■ **SOURCE DATA**:
------------------------------------------------

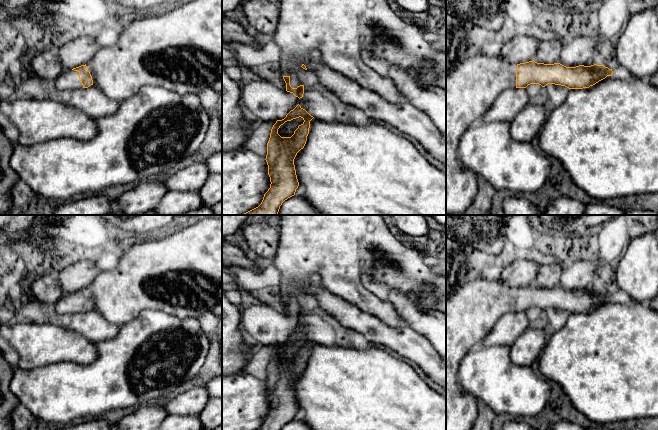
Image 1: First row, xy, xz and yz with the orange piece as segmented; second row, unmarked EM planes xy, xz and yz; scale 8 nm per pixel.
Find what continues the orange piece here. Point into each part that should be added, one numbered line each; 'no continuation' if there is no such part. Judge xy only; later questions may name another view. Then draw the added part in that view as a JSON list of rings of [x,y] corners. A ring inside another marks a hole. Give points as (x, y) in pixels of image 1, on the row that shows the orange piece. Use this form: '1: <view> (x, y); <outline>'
1: xy (68, 80); [[[72,69],[63,71],[55,80],[54,87],[57,91],[75,90],[83,88],[79,79],[79,72]]]

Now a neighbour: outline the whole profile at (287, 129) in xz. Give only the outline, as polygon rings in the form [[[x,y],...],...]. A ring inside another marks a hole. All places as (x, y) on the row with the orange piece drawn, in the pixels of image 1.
[[[299,117],[291,121],[285,122],[278,129],[278,134],[281,137],[291,137],[294,134],[294,131],[298,128],[299,125],[303,124],[303,118]]]

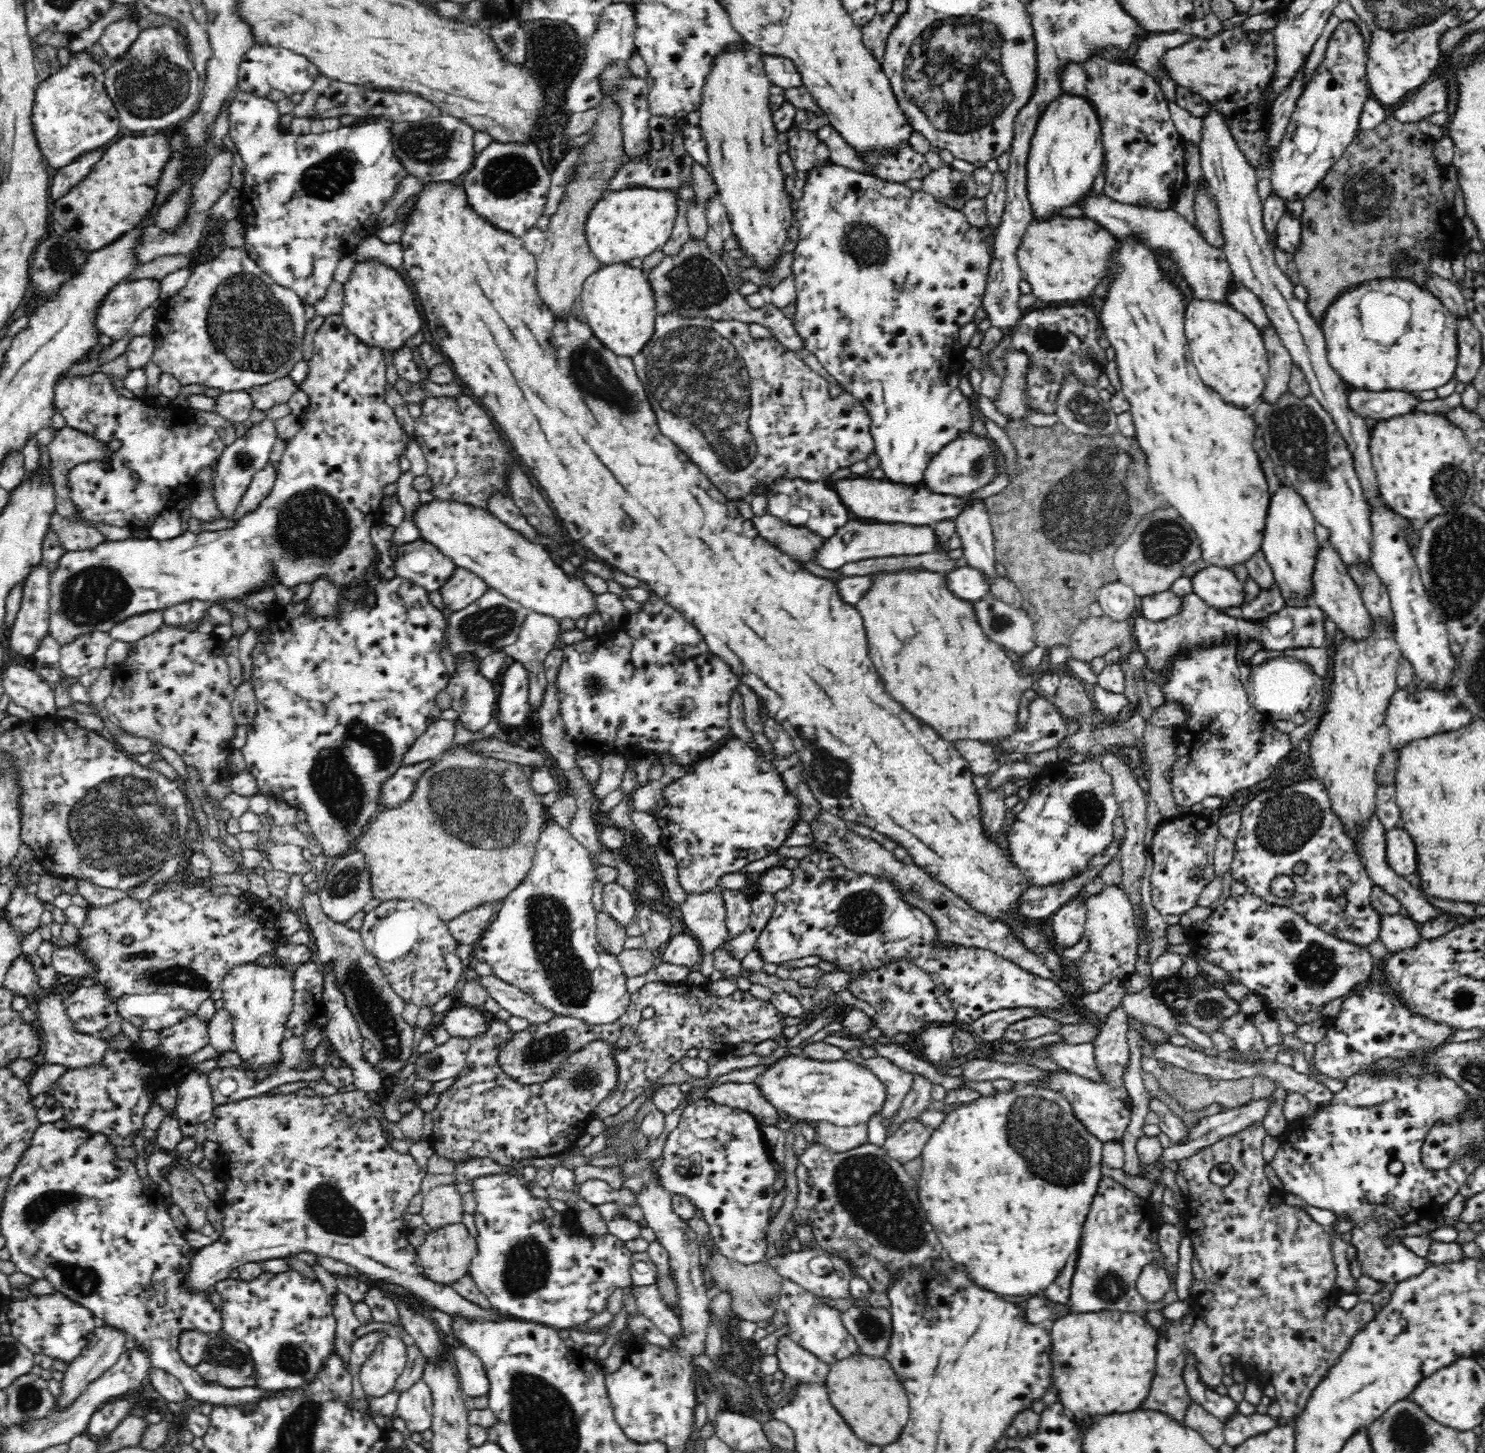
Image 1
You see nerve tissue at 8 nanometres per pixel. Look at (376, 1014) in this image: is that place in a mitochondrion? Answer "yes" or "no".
yes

------------------------------------------------

■ **WHAT YOU WILL DO**:
Write out each line of the data exactly; the images should be left out.

■ **EXERCISE SOLUTION**:
Image 1: First row, xy, xz and yz with the orange piece as segmented; second row, unmarked EM planes xy, xz and yz; scale 8 nm per pixel.
Find what continues the orange piece here. Point into each part that should be added, one numbered line each; 'no continuation' if there is no such part. Judge xy only; later questions may name another view. Then draw the added part in that view as a JSON list of rings of [x,y] corners. A ring inside another marks a hole. Give points as (x, y) in pixels of image 1, on the row that shows the orange piece. Use this form: '1: <view> (x, y); <outline>'
1: xy (68, 80); [[[72,69],[63,71],[55,80],[54,87],[57,91],[75,90],[83,88],[79,79],[79,72]]]

Now a neighbour: outline the whole profile at (287, 129) in xz. Give only the outline, as polygon rings in the form [[[x,y],...],...]. A ring inside another marks a hole. All places as (x, y) on the row with the orange piece drawn, in the pixels of image 1.
[[[299,117],[291,121],[285,122],[278,129],[278,134],[281,137],[291,137],[294,134],[294,131],[298,128],[299,125],[303,124],[303,118]]]

Image 1
You see nerve tissue at 8 nanometres per pixel. Look at (376, 1014) in this image: is that place in a mitochondrion? Answer "yes" or "no".
yes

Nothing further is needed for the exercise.